There are many statistical concepts that are useful in genomics. One particular problem with genomics (e.g. microarray data analysis) is that the number of populations or genes is large. As a result there are a huge number of hypotheses. How to test these types of hypotheses simultaneously? We will discuss concepts such as family-wise error rate, false discovery rate (FDR) of Benjamini and Hochberg (1995 JRSS B) and Storey's papers relating to pFDR.

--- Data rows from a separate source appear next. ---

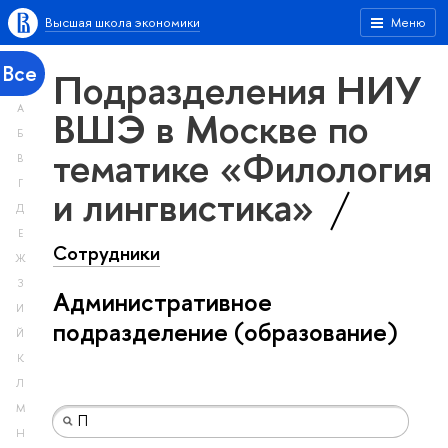
Высшая школа экономики
Меню
Все
Подразделения НИУ
А
ВШЭ в Москве по
Б
тематике «Филология
В
Г
и лингвистика»
Д
Е
Сотрудники
Ж
З
Административное
И
подразделение (образование)
Й
К
Л
М
Н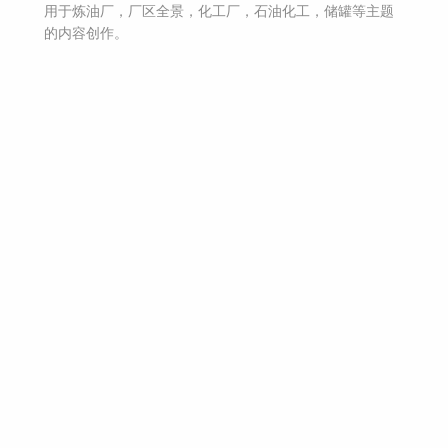
用于
炼油厂，厂区全景，化工厂，石油化工，储罐等主题
的内容创作。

What other statistical inferential technique may be useful for a large number of populations or genes? The traditional one population approach assuming that all populations are different is too inefficient. It seems interesting and important to have techniques that can combine all observations from all populations together and when the populations are similar they "borrow the strength" from each other and when the populations are very different they go separate ways. In fact, Shrinkage (or Empirical Bayes) technique, or equivalently the BLUP in mixed model can do this. So the course will spend some time discussing these techniques. We will discuss the point estimation and the confidence interval construction. A new approach called the selected mean approach proves to be promising and will be discussed.

Other topics may include permutation tests and QTL identification if time allows. This course is mainly about the (mathematical) statistical theory and hence in many lectures the focus was to prove theorems. It is recommended that you should have some statistic courses such as ORIE 6700 or MATH 6740.